Carrier Provider AT&T Rides Network Security Wave of Future
Source Nikkei English News via NewsEdge Corporation
NEW YORK -- The day the "Slammer" worm began its worldwide rampage through computer networks, AT&T Corp.'s (T) chief information security officer, Ed Amoroso, got blasted by a customer.
On a January 2003 conference call with clients facing outages and a mess to clean up, Amoroso bragged that his network was untouched. Moreover, he proclaimed, his staff had seen the worm coming. For several weeks, they had watched the birth and development of the nascent program, which attacked servers running flawed Microsoft Corp. (MSFT) SQL database software.
An irritated customer cursed and said: If you're so smart, why didn't you tell me. "That was the moment when I realized the power of the network," Amoroso says. "Nothing is easier for us to pick up.... If it's growing exponentially, it's always a worm and we see it with frightening accuracy."
Like its peers, the telecommunications giant has traditionally been seen as a simple provider of pipes through which Internet traffic flows. But a surge in damaging network-based attacks is pushing corporate customers to ask more of their infrastructure providers. AT&T says it has built tools - originally for its own use - that not only allow it to provide early warning of attacks, but to stop them before they ever reach customers.

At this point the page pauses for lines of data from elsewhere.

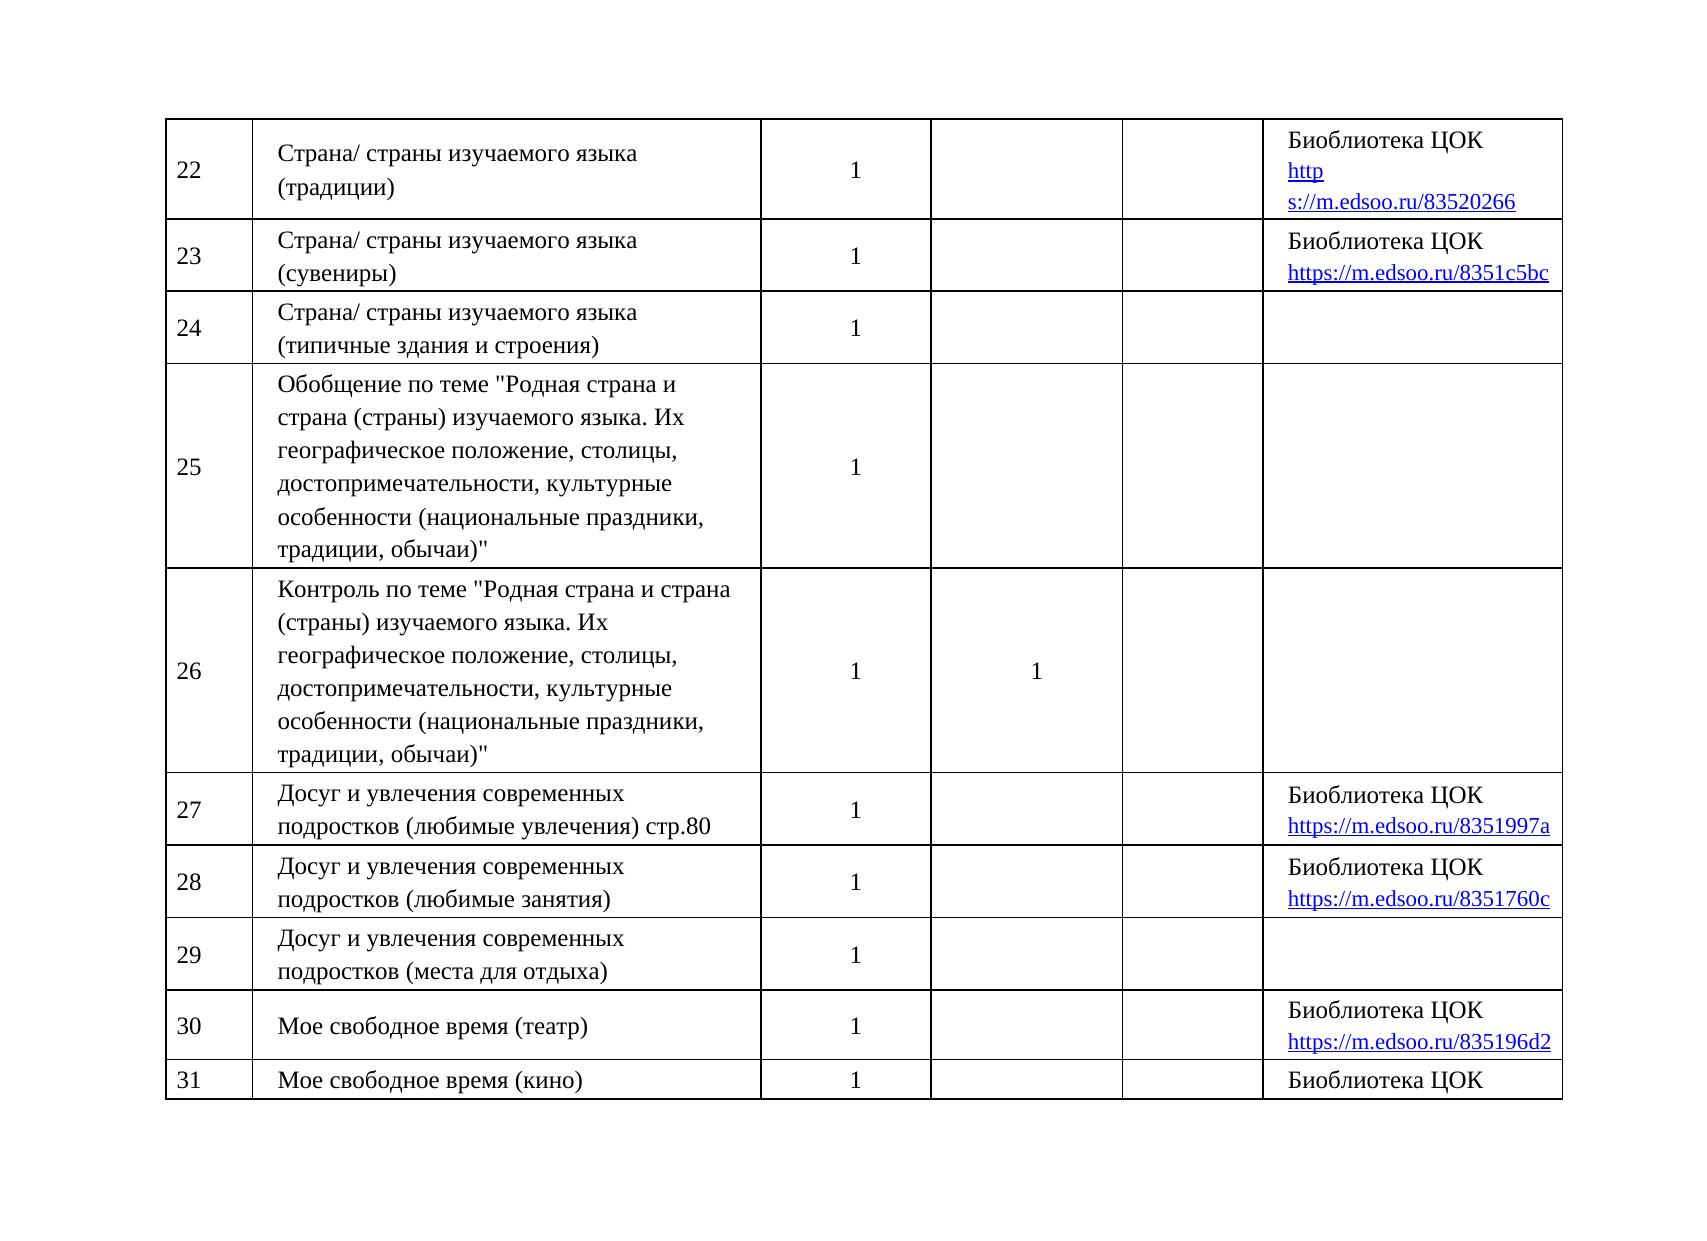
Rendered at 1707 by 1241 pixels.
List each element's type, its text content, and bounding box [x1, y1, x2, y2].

table_cell [1123, 120, 1262, 218]
table_cell [932, 918, 1122, 989]
table_cell [1264, 569, 1562, 772]
table_cell 29 [167, 918, 252, 989]
table_cell 1 [932, 569, 1122, 772]
table_cell Обобщение по теме "Родная страна и страна (страны) изучаемого языка. Их географическое положение, столицы, достопримечательности, культурные особенности (национальные праздники, традиции, обычаи)" [253, 364, 760, 567]
table_cell 27 [167, 773, 252, 844]
table_cell 1 [762, 220, 930, 290]
table_cell Биоблиотека ЦОК https://m.edsoo.ru/835196d2 [1264, 991, 1562, 1058]
table_cell 30 [167, 991, 252, 1058]
table_cell [932, 220, 1122, 290]
table_cell [1123, 569, 1262, 772]
table_cell 31 [167, 1060, 252, 1098]
table_cell 1 [762, 569, 930, 772]
table_cell [932, 1060, 1122, 1098]
table_cell [1123, 991, 1262, 1058]
table_cell [1123, 918, 1262, 989]
table_cell Контроль по теме "Родная страна и страна (страны) изучаемого языка. Их географическое положение, столицы, достопримечательности, культурные особенности (национальные праздники, традиции, обычаи)" [253, 569, 760, 772]
table_cell [1123, 364, 1262, 567]
table_cell 23 [167, 220, 252, 290]
table_cell [932, 991, 1122, 1058]
table_cell 22 [167, 120, 252, 218]
table_cell [932, 364, 1122, 567]
table_cell Страна/ страны изучаемого языка (традиции) [253, 120, 760, 218]
table_cell Биоблиотека ЦОК https://m.edsoo.ru/83520266 [1264, 120, 1562, 218]
table_cell 1 [762, 991, 930, 1058]
table_cell Досуг и увлечения современных подростков (любимые занятия) [253, 846, 760, 916]
table_cell 26 [167, 569, 252, 772]
table_cell [1264, 292, 1562, 363]
table_cell 25 [167, 364, 252, 567]
table_cell [1123, 220, 1262, 290]
table_cell [1123, 773, 1262, 844]
table_cell 1 [762, 846, 930, 916]
table_cell 1 [762, 292, 930, 363]
table_cell Биоблиотека ЦОК https://m.edsoo.ru/8351c5bc [1264, 220, 1562, 290]
table_cell Страна/ страны изучаемого языка (сувениры) [253, 220, 760, 290]
table_cell [932, 120, 1122, 218]
table_cell [932, 292, 1122, 363]
table_cell 1 [762, 364, 930, 567]
table_cell 1 [762, 918, 930, 989]
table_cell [253, 1060, 760, 1098]
table_cell 1 [762, 773, 930, 844]
table_cell [1123, 292, 1262, 363]
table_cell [1264, 1060, 1562, 1098]
table_cell [932, 846, 1122, 916]
table_cell [932, 773, 1122, 844]
table_cell 24 [167, 292, 252, 363]
table_cell 1 [762, 1060, 930, 1098]
table_cell Досуг и увлечения современных подростков (места для отдыха) [253, 918, 760, 989]
table_cell Биоблиотека ЦОК https://m.edsoo.ru/8351760c [1264, 846, 1562, 916]
table_cell [1264, 918, 1562, 989]
table_cell Досуг и увлечения современных подростков (любимые увлечения) стр.80 [253, 773, 760, 844]
table_cell Мое свободное время (театр) [253, 991, 760, 1058]
table_cell Биоблиотека ЦОК https://m.edsoo.ru/8351997a [1264, 773, 1562, 844]
table_cell Страна/ страны изучаемого языка (типичные здания и строения) [253, 292, 760, 363]
table_cell [1264, 364, 1562, 567]
table_cell 28 [167, 846, 252, 916]
table_cell [1123, 846, 1262, 916]
table_cell 1 [762, 120, 930, 218]
table_cell [1123, 1060, 1262, 1098]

"This is intelligent networking," Amoroso says. "We go into the plumbing of the network and we turn a valve here turn a valve there." In the space where customers' data traffic crosses en route to its destination - what's called the network "cloud" - AT&T directs bad traffic into a "scrubbing station" and delivers it clean.
AT&T thinks its security service, which it calls Internet Protect, will provide an edge in its competition for corporate customers - now its focus market - both growing its business and cementing customer loyalty.
"If this goes the way we think it's going to go, then pretty soon every one of our customers is going to demand we do (their) security," Amoroso says. "It's going to be stock price affecting."
AT&T launched Internet Protect in March as an attack-alert service. In June, it rolled out its first defense offering, for stopping denial-of-service attacks, or traffic floods designed to overwhelm and shut down network or computer services. And on Monday, it announced protection from network-based worms and viruses.
According to a 2004 survey of companies and government agencies by the Computer Security Institute and the Federal Bureau of Investigation, viruses and denial-of-service attacks are the two most expensive types of computer crime, costing 269 organizations $55.1 million and $26.1 million in a year, respectively.
Will Carriers Own Network Security?
But AT&T is really thinking big long-term. It believes other carriers will move into the security arena too, ultimately making network-security functions part of their data-services offerings. This could supplement or even replace existing security systems businesses employ on their own networks.
"The telecom will take care of it," Amoroso says. "You'll worry about running your business, not fighting a cyber war."
Gartner Inc. analyst John Pescatore agrees. "It's a big opportunity for the telecom guys, and AT&T is the only one moving ahead at any speed."
AT&T and other carriers have an advantage in network security because their enormous networks provide unmatched views of Internet traffic trends. And ownership of the pipes offers a golden opportunity to nip attacks in the bud.
AT&T's attack alerts are consistently 12 hours to a day ahead of other security intelligence services Pitney Bowes Inc. (PBI) uses, says Mark Ramsey, manager of data security at the Stamford, Conn., mail and document management systems provider. "They know everything that's going on," he said.
Amoroso calls AT&T's in-the-cloud security services a strategic opportunity, not to be mistaken with the managed-security-services business it gained as part of an acquisition about a decade ago. That unit manages security technologies, such as firewalls and intrusion-detection systems, that watch the borders of some 2,000 customer networks.
"The edge is not the optimal place to do (network) security. You get overwhelmed too easily and you miss a lot," Amoroso argues. It's better - and cheaper - he says, to filter attack traffic before it reaches the customer's network.
He thinks that, with carriers filtering attacks from outside, such as denial-of-service, spam, virus and network worm attacks - which Pescatore says now account for a staggering 30% of all Internet traffic - corporations might ultimately be willing to give up their own efforts to stop them.
"It's an unbelievable opportunity to save money," Amoroso says, because the service provider will put this same technology in place and charge enterprises much less money. He says one day AT&T might even give it away free.
If that sounds like a threat to many of today's successful network security companies, Amoroso would agree.
"We think, in the network, we're going to fundamentally change the game. It's going to take time but not much," he says.
Although Amoroso thinks the service is for everyone, Pescatore thinks telecom companies will have the best success with small- and medium-sized businesses, and maybe consumers down the road. But he thinks IT services firms and specialized security-services providers will still find customers in large corporations.
"A lot of people are willing to say: If it's cheaper and it's ready, I don't need to see the lights blinking," Pescatore says. "The market's ready for it."